■ **PROBLEM REQUIREMENTS**
Find and copy each line of the data that includes "Charter".

*** Opening DATA PROVIDED ***

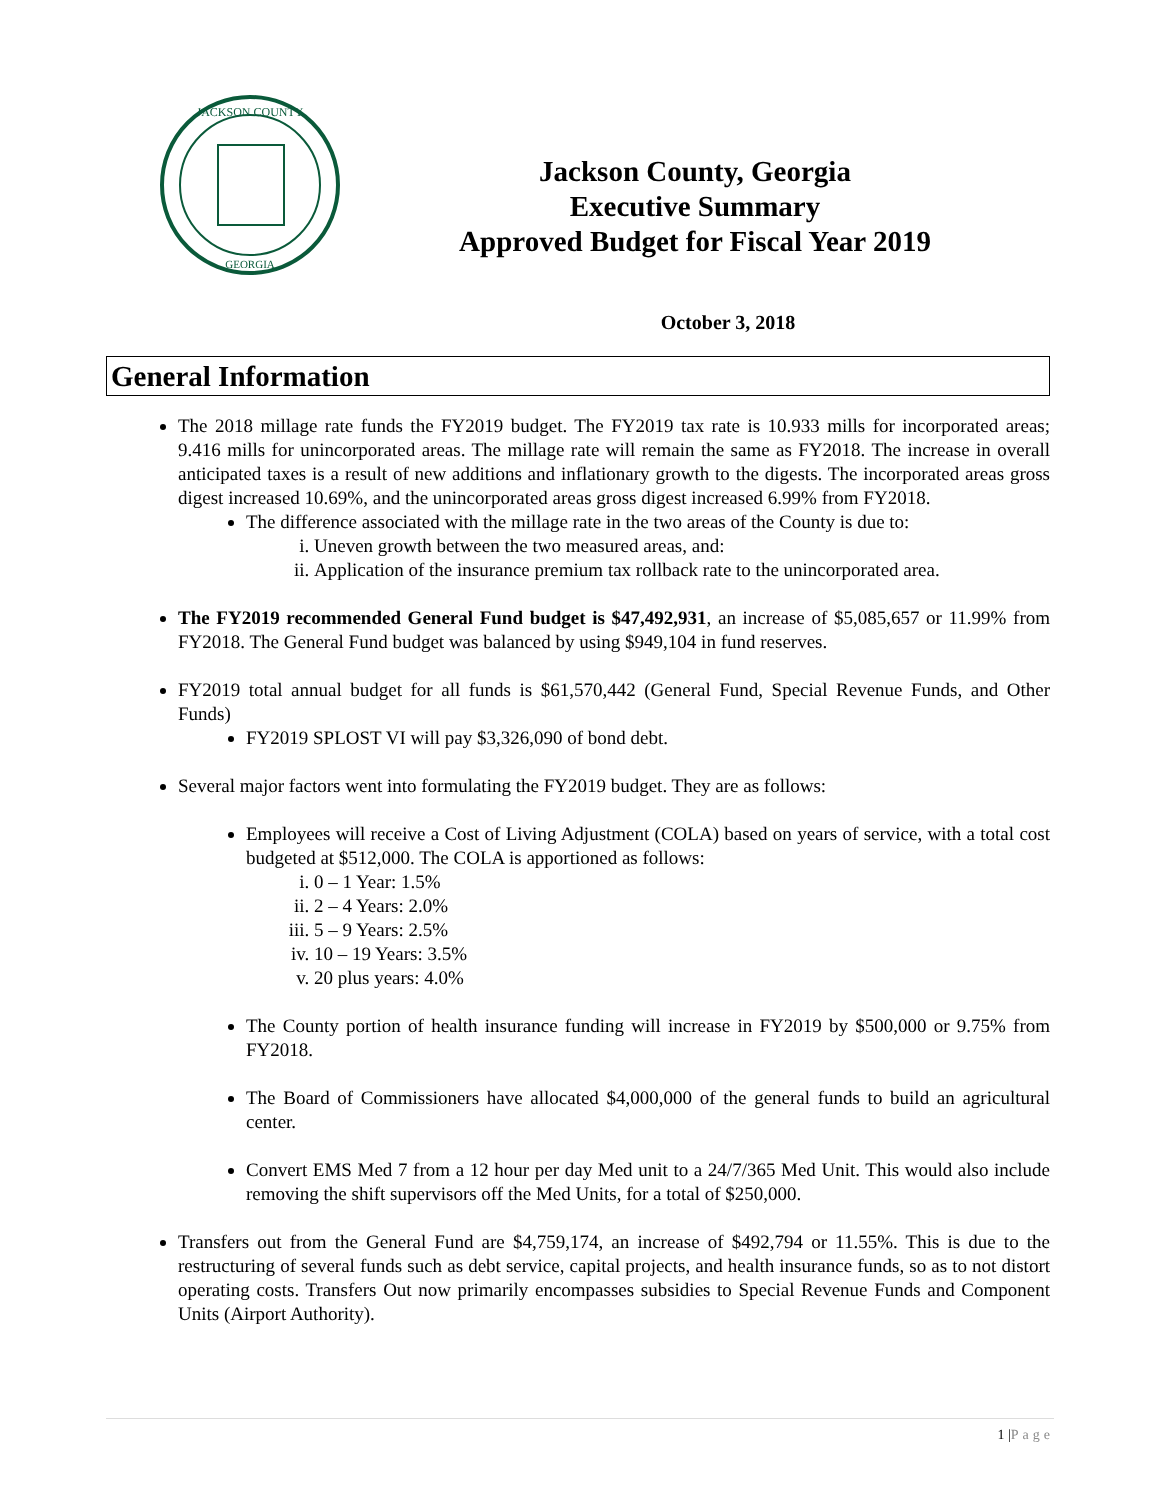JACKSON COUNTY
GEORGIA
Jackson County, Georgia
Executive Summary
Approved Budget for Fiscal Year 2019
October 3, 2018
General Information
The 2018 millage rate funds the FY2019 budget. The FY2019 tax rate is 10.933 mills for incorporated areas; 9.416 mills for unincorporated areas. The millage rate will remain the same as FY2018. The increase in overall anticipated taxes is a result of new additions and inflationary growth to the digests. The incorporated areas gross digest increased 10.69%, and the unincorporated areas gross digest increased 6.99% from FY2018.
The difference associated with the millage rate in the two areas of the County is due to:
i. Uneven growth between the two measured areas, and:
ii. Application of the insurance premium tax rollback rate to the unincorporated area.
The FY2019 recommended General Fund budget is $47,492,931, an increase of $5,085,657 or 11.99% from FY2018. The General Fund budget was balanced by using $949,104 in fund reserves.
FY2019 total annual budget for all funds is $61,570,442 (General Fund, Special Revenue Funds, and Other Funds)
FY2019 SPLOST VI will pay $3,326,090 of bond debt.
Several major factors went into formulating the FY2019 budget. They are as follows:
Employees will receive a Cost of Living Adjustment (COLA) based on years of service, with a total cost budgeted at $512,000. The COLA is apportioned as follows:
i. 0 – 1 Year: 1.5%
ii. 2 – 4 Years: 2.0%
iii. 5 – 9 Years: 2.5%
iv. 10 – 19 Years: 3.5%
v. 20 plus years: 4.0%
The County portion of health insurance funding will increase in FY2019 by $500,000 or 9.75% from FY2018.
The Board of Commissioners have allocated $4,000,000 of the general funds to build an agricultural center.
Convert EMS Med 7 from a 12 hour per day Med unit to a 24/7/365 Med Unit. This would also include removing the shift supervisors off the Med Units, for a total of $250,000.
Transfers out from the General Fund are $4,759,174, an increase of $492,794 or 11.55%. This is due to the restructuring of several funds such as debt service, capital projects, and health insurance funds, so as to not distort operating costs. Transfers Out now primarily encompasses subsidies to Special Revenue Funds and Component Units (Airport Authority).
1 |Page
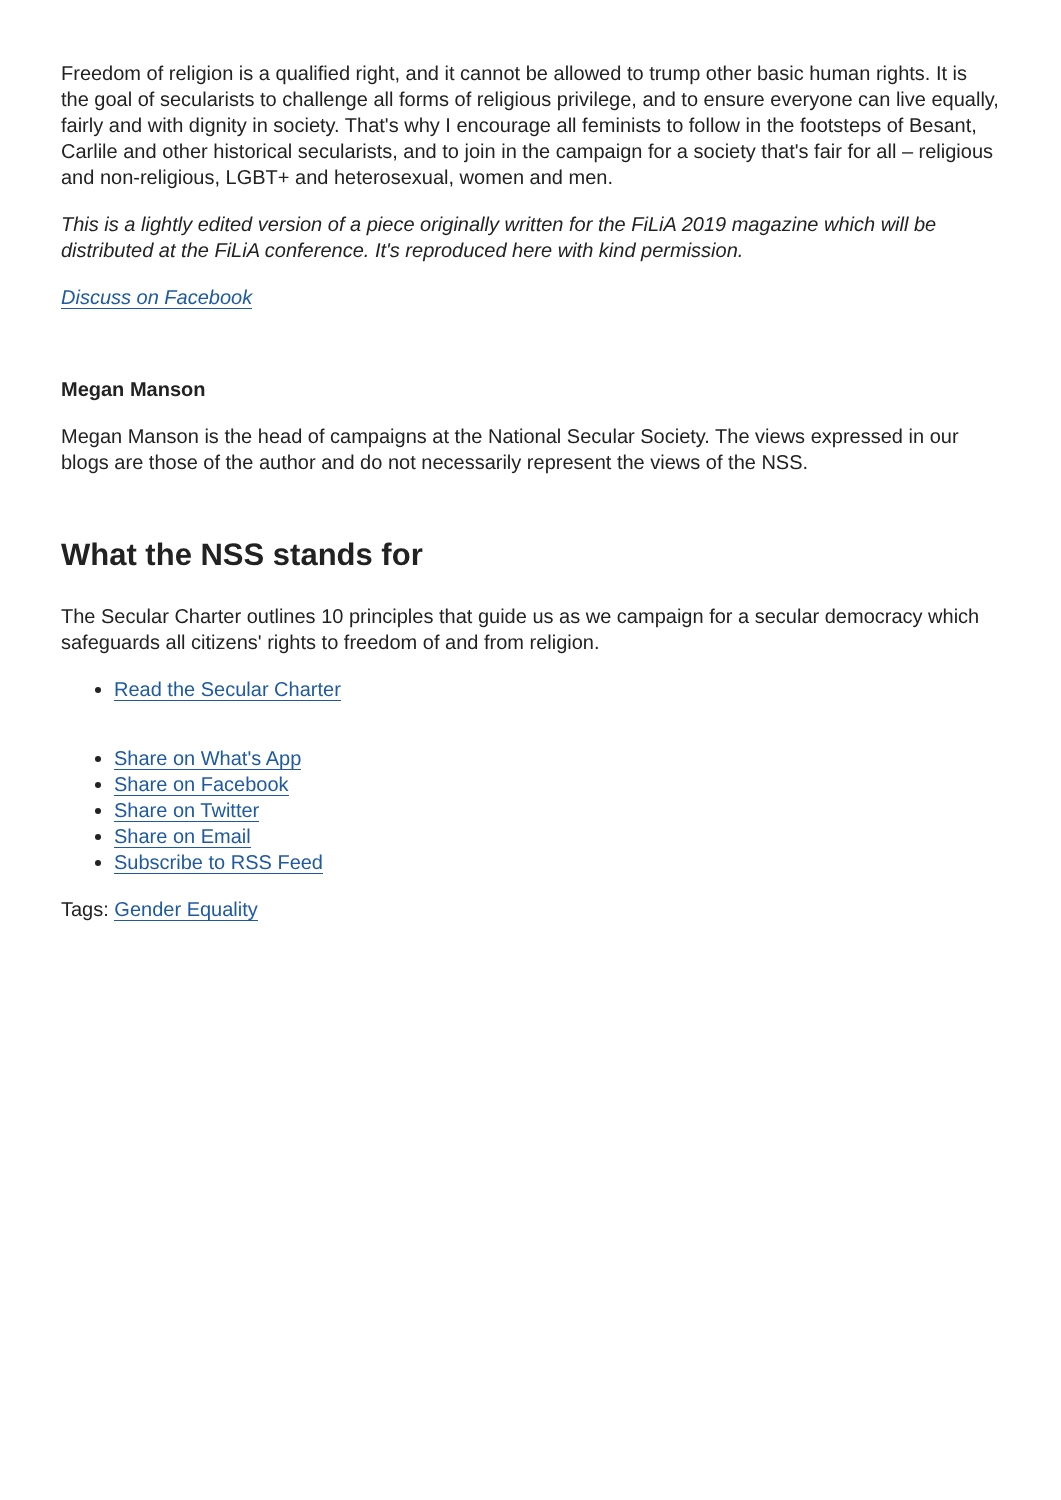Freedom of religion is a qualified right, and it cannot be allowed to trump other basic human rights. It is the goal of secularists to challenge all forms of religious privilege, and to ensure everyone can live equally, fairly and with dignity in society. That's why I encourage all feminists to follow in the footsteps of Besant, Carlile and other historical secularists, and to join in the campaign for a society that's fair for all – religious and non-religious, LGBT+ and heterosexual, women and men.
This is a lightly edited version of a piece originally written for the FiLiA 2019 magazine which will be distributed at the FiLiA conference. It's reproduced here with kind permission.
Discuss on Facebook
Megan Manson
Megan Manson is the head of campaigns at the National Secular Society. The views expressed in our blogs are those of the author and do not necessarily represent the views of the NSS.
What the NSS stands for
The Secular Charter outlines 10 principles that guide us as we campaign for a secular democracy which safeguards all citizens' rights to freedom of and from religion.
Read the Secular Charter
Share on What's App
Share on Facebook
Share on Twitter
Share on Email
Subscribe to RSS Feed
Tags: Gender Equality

*** Closing DATA PROVIDED ***

■ **RESPONSE**
The Secular Charter outlines 10 principles that guide us as we campaign for a secular democracy which safeguards all citizens' rights to freedom of and from religion.
Read the Secular Charter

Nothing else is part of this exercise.